**Written instruction:** Copy every line of each item below word for word.

**Data extract:**
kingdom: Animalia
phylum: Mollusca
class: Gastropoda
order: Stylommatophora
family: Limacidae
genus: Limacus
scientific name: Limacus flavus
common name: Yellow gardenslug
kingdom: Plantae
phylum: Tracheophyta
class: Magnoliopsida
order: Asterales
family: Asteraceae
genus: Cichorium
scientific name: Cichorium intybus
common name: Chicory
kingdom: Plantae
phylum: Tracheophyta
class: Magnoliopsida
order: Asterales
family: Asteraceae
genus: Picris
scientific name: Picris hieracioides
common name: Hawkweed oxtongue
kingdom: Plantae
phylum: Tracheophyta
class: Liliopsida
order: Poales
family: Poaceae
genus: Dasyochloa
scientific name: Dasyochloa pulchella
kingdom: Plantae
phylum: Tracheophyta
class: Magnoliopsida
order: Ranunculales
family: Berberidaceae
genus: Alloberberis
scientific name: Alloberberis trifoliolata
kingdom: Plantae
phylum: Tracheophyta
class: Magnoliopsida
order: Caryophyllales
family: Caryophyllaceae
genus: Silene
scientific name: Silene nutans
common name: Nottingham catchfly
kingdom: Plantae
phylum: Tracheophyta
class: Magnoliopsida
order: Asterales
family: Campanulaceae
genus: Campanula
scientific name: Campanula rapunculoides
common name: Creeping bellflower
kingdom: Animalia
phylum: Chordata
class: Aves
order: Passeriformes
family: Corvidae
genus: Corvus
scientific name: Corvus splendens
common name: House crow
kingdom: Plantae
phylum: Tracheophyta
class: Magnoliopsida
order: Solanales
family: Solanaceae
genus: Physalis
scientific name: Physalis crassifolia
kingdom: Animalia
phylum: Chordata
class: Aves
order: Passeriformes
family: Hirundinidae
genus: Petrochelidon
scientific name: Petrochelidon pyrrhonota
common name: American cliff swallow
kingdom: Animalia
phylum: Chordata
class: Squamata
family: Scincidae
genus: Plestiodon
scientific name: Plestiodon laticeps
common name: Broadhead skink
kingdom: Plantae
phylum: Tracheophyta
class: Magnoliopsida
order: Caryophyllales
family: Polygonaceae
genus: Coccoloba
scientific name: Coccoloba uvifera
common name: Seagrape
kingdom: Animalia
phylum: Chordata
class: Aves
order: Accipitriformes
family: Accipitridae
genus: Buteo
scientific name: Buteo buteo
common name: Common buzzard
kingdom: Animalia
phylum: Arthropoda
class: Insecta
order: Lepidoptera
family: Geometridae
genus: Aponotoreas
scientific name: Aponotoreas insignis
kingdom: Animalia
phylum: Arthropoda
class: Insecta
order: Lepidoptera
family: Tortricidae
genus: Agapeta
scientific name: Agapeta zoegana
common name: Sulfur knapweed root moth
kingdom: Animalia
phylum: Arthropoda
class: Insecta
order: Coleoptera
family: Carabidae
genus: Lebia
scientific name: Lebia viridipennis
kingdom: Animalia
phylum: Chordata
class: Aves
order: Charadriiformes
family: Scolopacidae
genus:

**Task solution:**
kingdom: Animalia
phylum: Mollusca
class: Gastropoda
order: Stylommatophora
family: Limacidae
genus: Limacus
scientific name: Limacus flavus
common name: Yellow gardenslug
kingdom: Plantae
phylum: Tracheophyta
class: Magnoliopsida
order: Asterales
family: Asteraceae
genus: Cichorium
scientific name: Cichorium intybus
common name: Chicory
kingdom: Plantae
phylum: Tracheophyta
class: Magnoliopsida
order: Asterales
family: Asteraceae
genus: Picris
scientific name: Picris hieracioides
common name: Hawkweed oxtongue
kingdom: Plantae
phylum: Tracheophyta
class: Liliopsida
order: Poales
family: Poaceae
genus: Dasyochloa
scientific name: Dasyochloa pulchella
kingdom: Plantae
phylum: Tracheophyta
class: Magnoliopsida
order: Ranunculales
family: Berberidaceae
genus: Alloberberis
scientific name: Alloberberis trifoliolata
kingdom: Plantae
phylum: Tracheophyta
class: Magnoliopsida
order: Caryophyllales
family: Caryophyllaceae
genus: Silene
scientific name: Silene nutans
common name: Nottingham catchfly
kingdom: Plantae
phylum: Tracheophyta
class: Magnoliopsida
order: Asterales
family: Campanulaceae
genus: Campanula
scientific name: Campanula rapunculoides
common name: Creeping bellflower
kingdom: Animalia
phylum: Chordata
class: Aves
order: Passeriformes
family: Corvidae
genus: Corvus
scientific name: Corvus splendens
common name: House crow
kingdom: Plantae
phylum: Tracheophyta
class: Magnoliopsida
order: Solanales
family: Solanaceae
genus: Physalis
scientific name: Physalis crassifolia
kingdom: Animalia
phylum: Chordata
class: Aves
order: Passeriformes
family: Hirundinidae
genus: Petrochelidon
scientific name: Petrochelidon pyrrhonota
common name: American cliff swallow
kingdom: Animalia
phylum: Chordata
class: Squamata
family: Scincidae
genus: Plestiodon
scientific name: Plestiodon laticeps
common name: Broadhead skink
kingdom: Plantae
phylum: Tracheophyta
class: Magnoliopsida
order: Caryophyllales
family: Polygonaceae
genus: Coccoloba
scientific name: Coccoloba uvifera
common name: Seagrape
kingdom: Animalia
phylum: Chordata
class: Aves
order: Accipitriformes
family: Accipitridae
genus: Buteo
scientific name: Buteo buteo
common name: Common buzzard
kingdom: Animalia
phylum: Arthropoda
class: Insecta
order: Lepidoptera
family: Geometridae
genus: Aponotoreas
scientific name: Aponotoreas insignis
kingdom: Animalia
phylum: Arthropoda
class: Insecta
order: Lepidoptera
family: Tortricidae
genus: Agapeta
scientific name: Agapeta zoegana
common name: Sulfur knapweed root moth
kingdom: Animalia
phylum: Arthropoda
class: Insecta
order: Coleoptera
family: Carabidae
genus: Lebia
scientific name: Lebia viridipennis
kingdom: Animalia
phylum: Chordata
class: Aves
order: Charadriiformes
family: Scolopacidae
genus:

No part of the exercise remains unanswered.